Increased flooding fears on ancient Mirfield meadow where housing estate is planned

Members of Granny Lane Area Action Group (GLAAG) by meadowland in Hopton Bottom, near Mirfield, destined for housing
Members of Granny Lane Area Action Group (GLAAG) by meadowland in Hopton Bottom, near Mirfield, destined for housing

A housing estate planned for meadowland near Mirfield will lead to increased flooding in the area, claim residents.

Locals living in Hopton Bottom, close to the River Calder, say an ancient water meadow bordering narrow Granny Lane has acted as a natural floodplain for more than a millennium.

But they fear building on the land will only exacerbate periodic flooding, which, they say, is becoming more frequent.

Wakefield-based Miller Homes intends to build 67 houses on the field, west of Grade II listed Sheep Ings Farm, which has been allocated for housing as part of Kirklees Council’s Local Plan.

Residents have now formed Granny Lane Area Action Group (GLAAG) to protest against construction work and to raise their concerns with planning and highways chiefs.

They expect to speak at a planning meeting in Huddersfield Town Hall next month.

They are being supported by campaign group Save Mirfield, which fought and won a battle to stop pastureland at Balderstone Hall Fields being turned into a housing estate.

“We have three primary concerns: flooding, narrow roads and traffic,” said a GLAAG spokeswoman.

“The name ‘Ings’ is a Norse word meaning water meadow. This has been a floodplain for thousands of years.

“It soaks up a certain amount but in very bad weather it just floods.
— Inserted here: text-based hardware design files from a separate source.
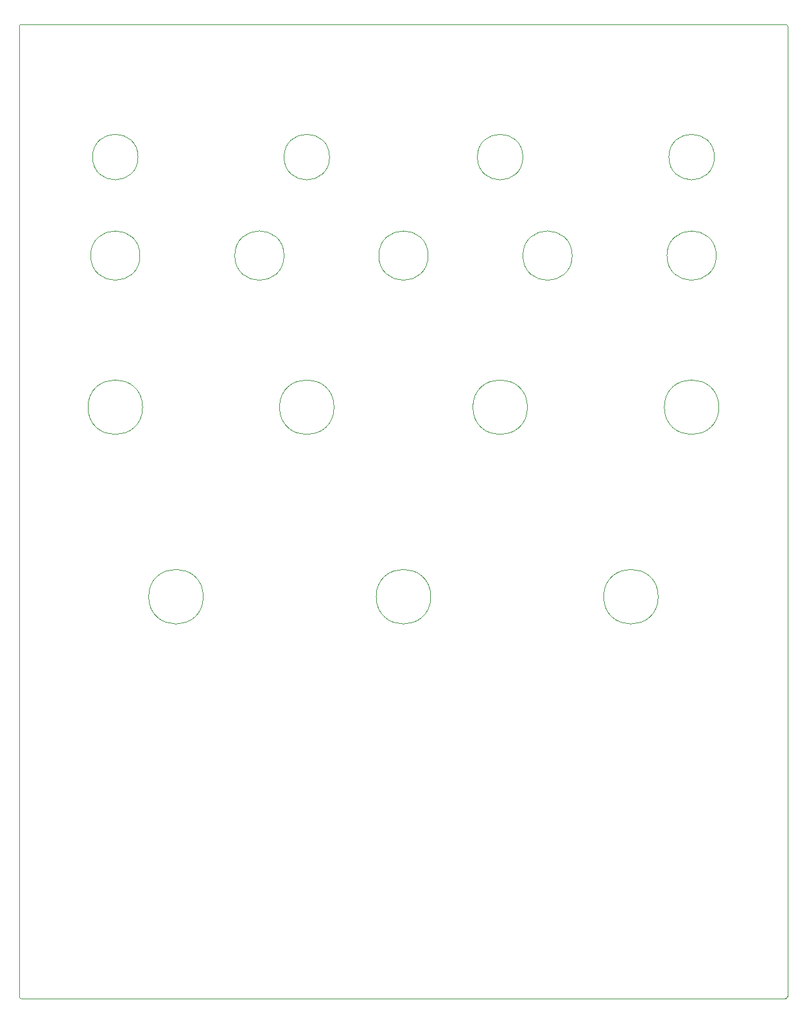
<source format=gm1>
%TF.GenerationSoftware,KiCad,Pcbnew,(6.0.6-0)*%
%TF.CreationDate,2022-06-29T08:56:10+01:00*%
%TF.ProjectId,magnum-front-panel,6d61676e-756d-42d6-9672-6f6e742d7061,r03*%
%TF.SameCoordinates,Original*%
%TF.FileFunction,Profile,NP*%
%FSLAX46Y46*%
G04 Gerber Fmt 4.6, Leading zero omitted, Abs format (unit mm)*
G04 Created by KiCad (PCBNEW (6.0.6-0)) date 2022-06-29 08:56:10*
%MOMM*%
%LPD*%
G01*
G04 APERTURE LIST*
%TA.AperFunction,Profile*%
%ADD10C,0.050000*%
%TD*%
G04 APERTURE END LIST*
D10*
X31250000Y-20000000D02*
G75*
G03*
X31000000Y-20250000I0J-250000D01*
G01*
X132300000Y-20250000D02*
G75*
G03*
X132050000Y-20000000I-250000J0D01*
G01*
X132050000Y-148500000D02*
G75*
G03*
X132300000Y-148250000I0J250000D01*
G01*
X31000000Y-148250000D02*
G75*
G03*
X31250000Y-148500000I250000J0D01*
G01*
X115250000Y-95500000D02*
G75*
G03*
X115250000Y-95500000I-3600000J0D01*
G01*
X85250000Y-95500000D02*
G75*
G03*
X85250000Y-95500000I-3600000J0D01*
G01*
X55250000Y-95500000D02*
G75*
G03*
X55250000Y-95500000I-3600000J0D01*
G01*
X123250000Y-70500000D02*
G75*
G03*
X123250000Y-70500000I-3600000J0D01*
G01*
X98000000Y-70500000D02*
G75*
G03*
X98000000Y-70500000I-3600000J0D01*
G01*
X72500000Y-70500000D02*
G75*
G03*
X72500000Y-70500000I-3600000J0D01*
G01*
X47250000Y-70500000D02*
G75*
G03*
X47250000Y-70500000I-3600000J0D01*
G01*
X122900000Y-50500000D02*
G75*
G03*
X122900000Y-50500000I-3250000J0D01*
G01*
X103900000Y-50500000D02*
G75*
G03*
X103900000Y-50500000I-3250000J0D01*
G01*
X84900000Y-50500000D02*
G75*
G03*
X84900000Y-50500000I-3250000J0D01*
G01*
X65900000Y-50500000D02*
G75*
G03*
X65900000Y-50500000I-3250000J0D01*
G01*
X46900000Y-50500000D02*
G75*
G03*
X46900000Y-50500000I-3250000J0D01*
G01*
X122650000Y-37500000D02*
G75*
G03*
X122650000Y-37500000I-3000000J0D01*
G01*
X97400000Y-37500000D02*
G75*
G03*
X97400000Y-37500000I-3000000J0D01*
G01*
X71900000Y-37500000D02*
G75*
G03*
X71900000Y-37500000I-3000000J0D01*
G01*
X46650000Y-37500000D02*
G75*
G03*
X46650000Y-37500000I-3000000J0D01*
G01*
X132300000Y-148250000D02*
X132300000Y-20250000D01*
X31250000Y-148500000D02*
X132050000Y-148500000D01*
X31000000Y-20250000D02*
X31000000Y-148250000D01*
X132050000Y-20000000D02*
X31250000Y-20000000D01*
M02*

</source>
The land can’t cope.”

She said the area floods from two points: from the River Calder, just 100 yards away, and the flow down from the hills that can overwhelm underground culverts.

“River flooding is occurring more and more frequently on Granny Lane and further down at Steanard Lane. People have had to evacuate their homes. They can’t get flood insurance.

“Millions of pounds has been spent on flood defences in Hebden Bridge and Mytholmroyd but all that will do is force the water further downstream. That makes a bigger problem here.”

Residents also worry about the narrowness of Granny Lane – and the speed of some drivers who may be unfamiliar with the road and its proximity to the river.

They say the proposed entrance into the development area is wholly unsuitable and that large-scale construction vehicles will struggle to get in and out, putting nearby properties at risk.

Locals have already witnessed several accidents – some minor, some serious. And they believe a fatal crash is an inevitability.

The GLAAG spokeswoman said: “This is a 30mph road but not all drivers stick to that. Farm vehicles often come through here and can have difficulty because the lane is of substandard width.

“And when the Dewsbury Riverside development gets underway we fear that the only route out will be along this road.

“Granny Lane is also a rat run and a racetrack road with blind bends, pinch points and some low bridges. Safety is our biggest concern. We’re all very worried.”

Kirklees’ Local Plan, which will see tens of thousands of new homes built in the borough, was adopted in February.